More space for social distancing means lower capacity at airports and on planes, Griffiths explained.
"It's going be difficult for airports to operate at the same level of capacity that they have before. And if these restrictions are limited bilaterally, to countries that have beaten the virus, then I think you'll see a reduction in demand. So we are planning around having in the short term a lower capacity level, which means there won't be inconvenience at the airport, it just means we'll be geared up for lower passenger numbers."
The CEO predicts travel will be able to recommence based on agreements between countries that have similarly low rates of infections.
"We believe in future there will be bilateral agreements very similar to the one that is being brokered between Australasia and New Zealand at the moment, where governments will be sufficiently confident of the health risks being under control between certain countries that have similar levels of progress on recession of the virus. And I think those bilateral agreement will allow us to start to gradually restart."
Dubai International Airport is home to flagship state carrier Emirates and its budget carrier flydubai. Emirates is the world's largest A380 operator, and for the past several years has been among the world's top-five largest airlines in terms of passenger and freight ton miles flown.
Emirates released its 2019 full-year earnings on Sunday, which saw a 21% profit but revealed steep declines beginning in February and a loss of over 3.4 billion dirhams ($930 million) in revenues in March. The airline warned that the pandemic would have a major effect on its performance for the rest of the year and into 2021. This week it announced it would resume operating flights to nine destinations in Australia, Europe and North America from May 21.
One of the most urgent measures remains testing, Griffiths said, as it would help ensure safety for travelers and staff.

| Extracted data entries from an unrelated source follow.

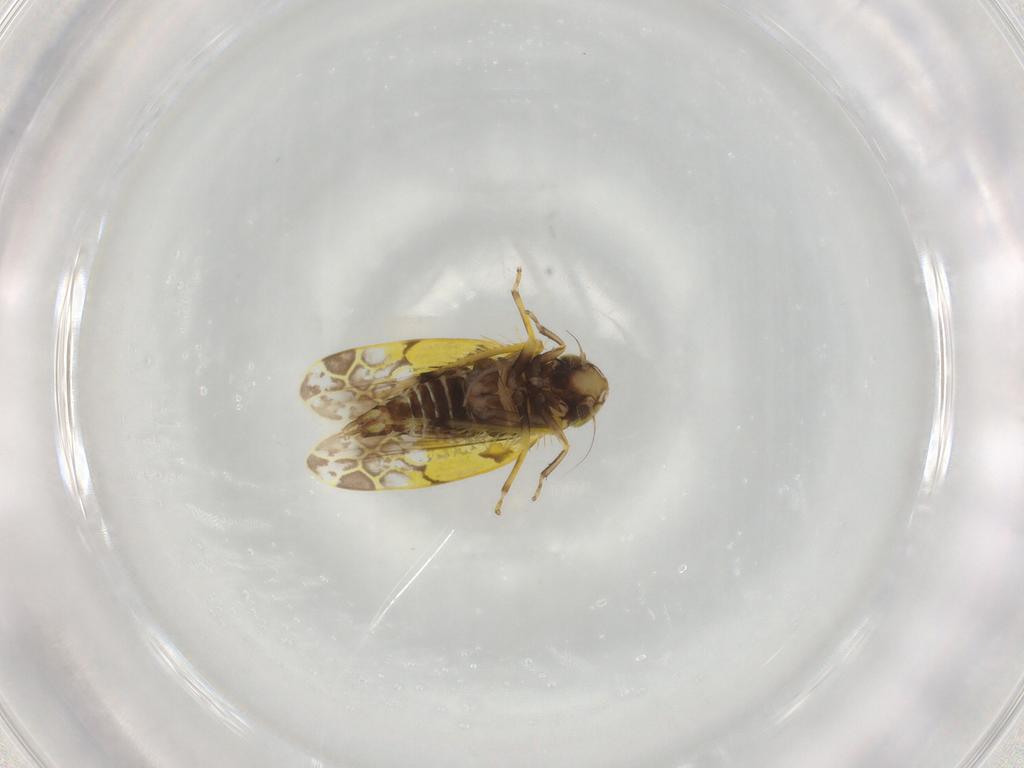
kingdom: Animalia
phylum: Arthropoda
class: Insecta
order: Hemiptera
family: Cicadellidae
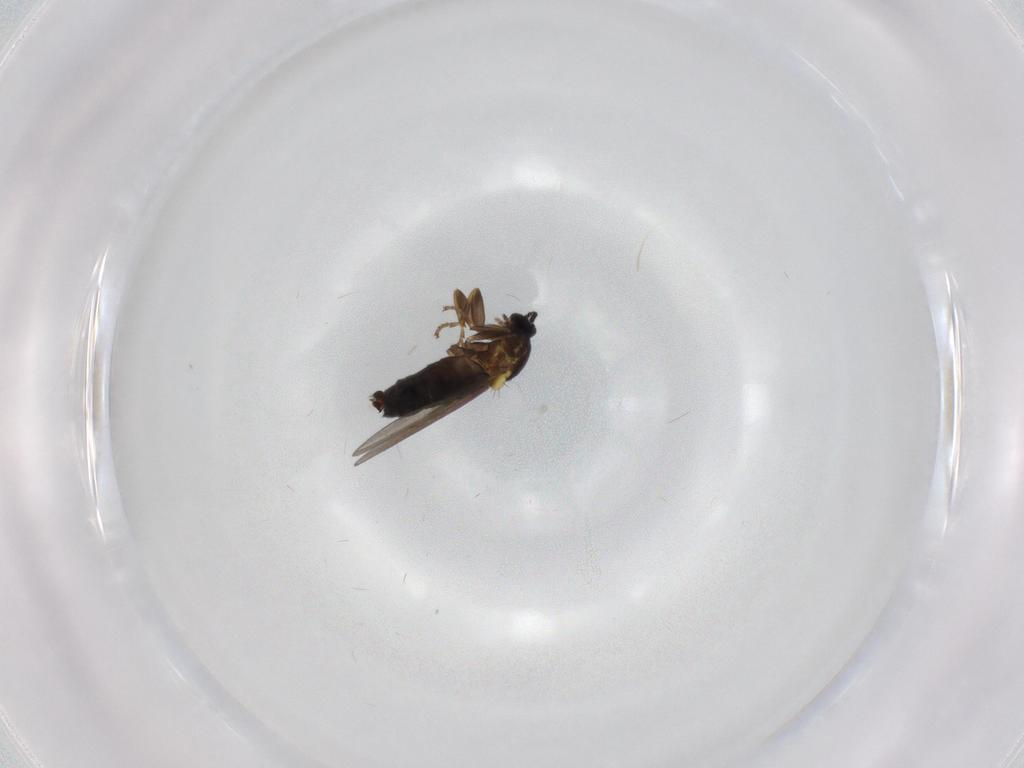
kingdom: Animalia
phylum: Arthropoda
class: Insecta
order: Diptera
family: Scatopsidae
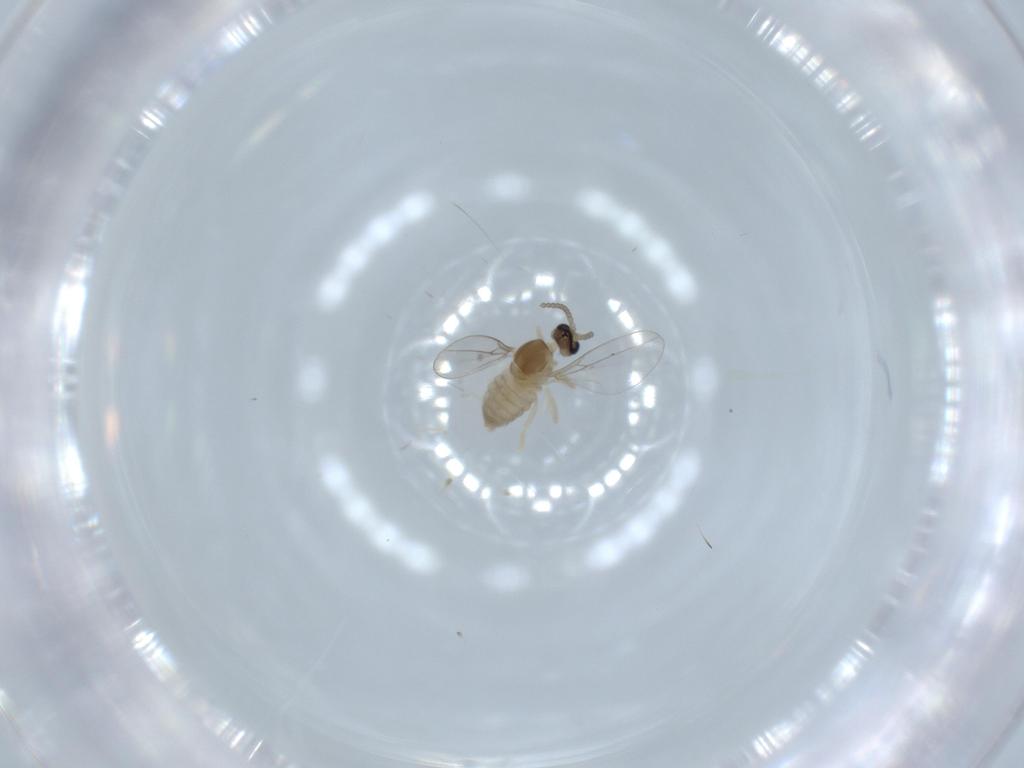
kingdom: Animalia
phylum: Arthropoda
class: Insecta
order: Diptera
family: Cecidomyiidae
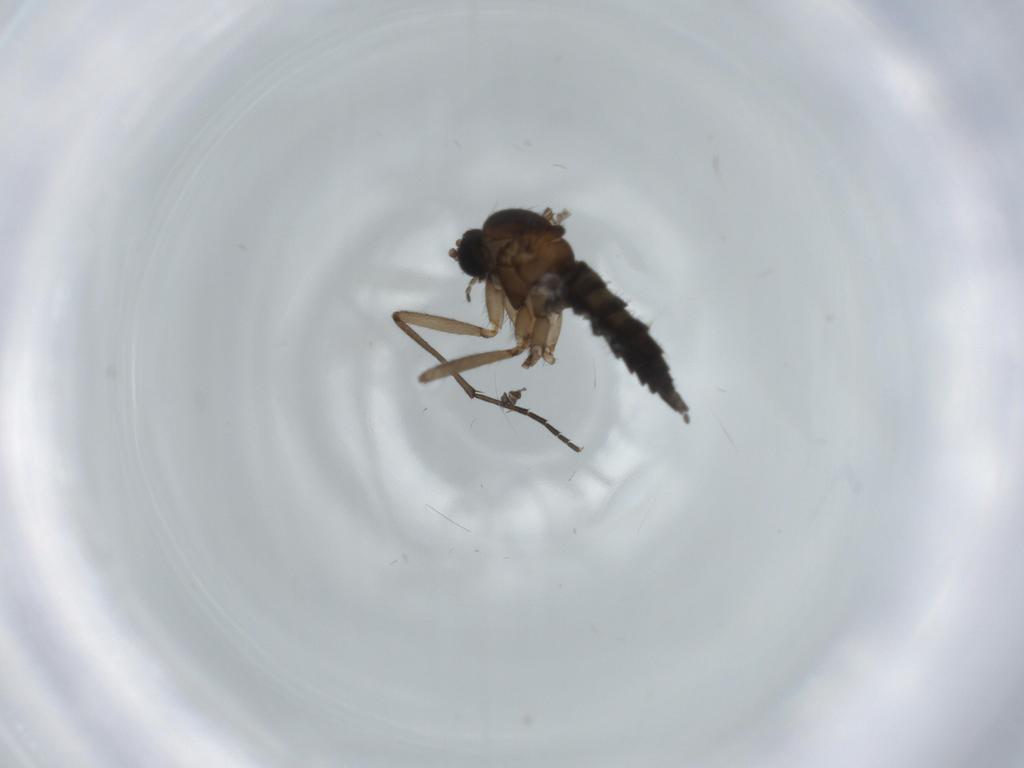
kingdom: Animalia
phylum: Arthropoda
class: Insecta
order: Diptera
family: Sciaridae
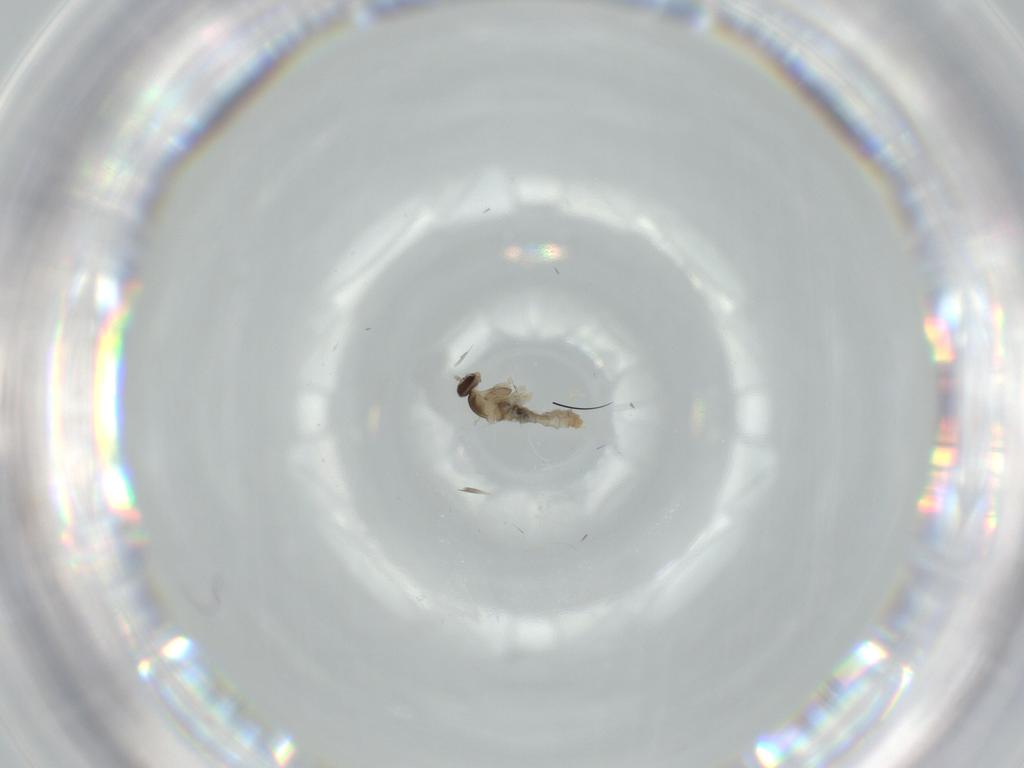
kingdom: Animalia
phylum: Arthropoda
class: Insecta
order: Diptera
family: Cecidomyiidae
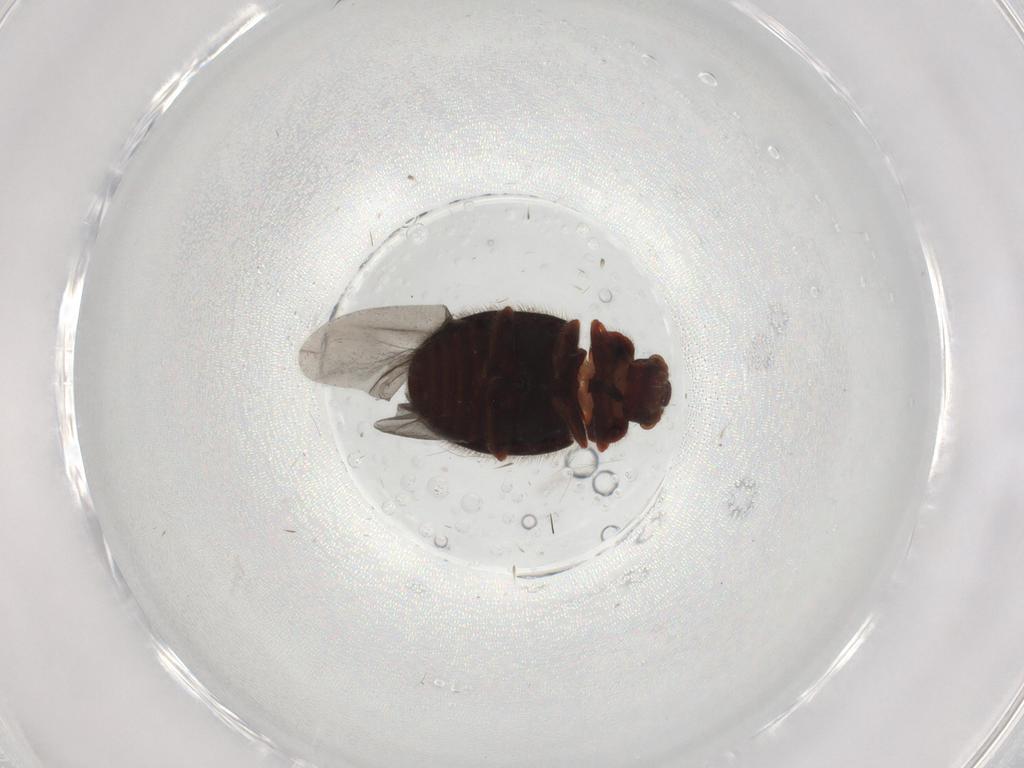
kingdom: Animalia
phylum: Arthropoda
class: Insecta
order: Coleoptera
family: Sphindidae
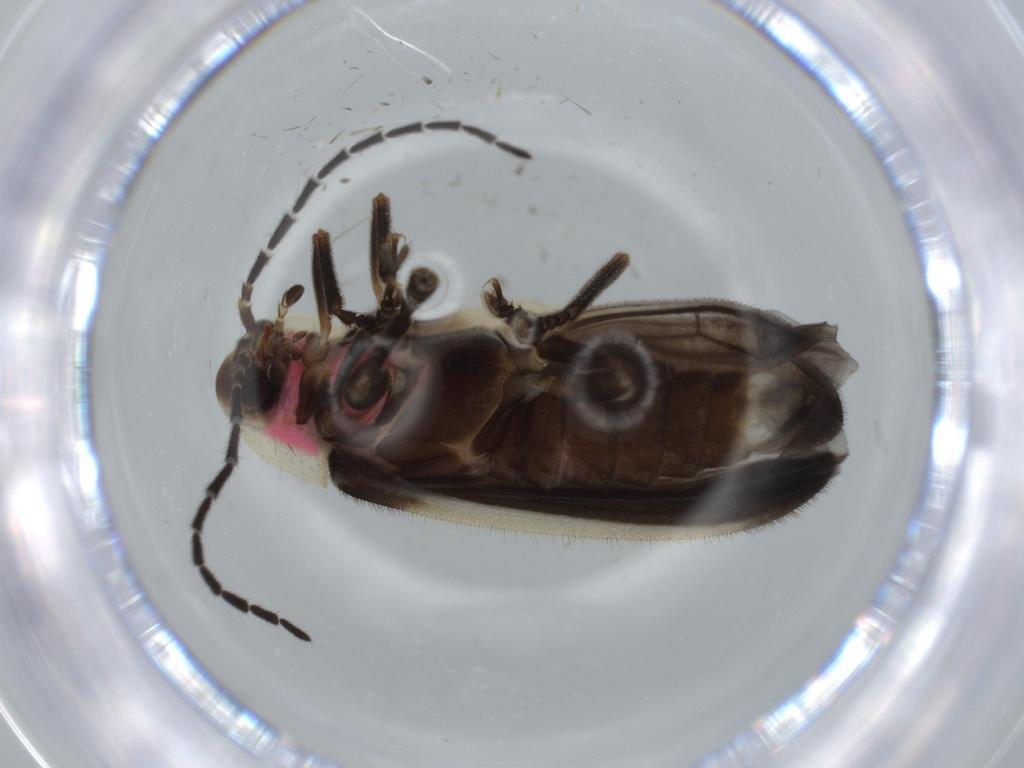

"I think it really is essential that we have a rapid and accurate way of testing passengers for Covid-19 before they board the aircraft," he said. "That is an essential part of it — but really, economically and to encourage people back to travel, we've got to have a primary means of dealing with the virus so that we can go back to the normal type of operation, because social distancing is just not economically sustainable for so many industries, including airlines and airports."
Correction: This story has been updated to remove inaccurate information regarding the resumption of flights to nine destinations in Australia, Europe and North America.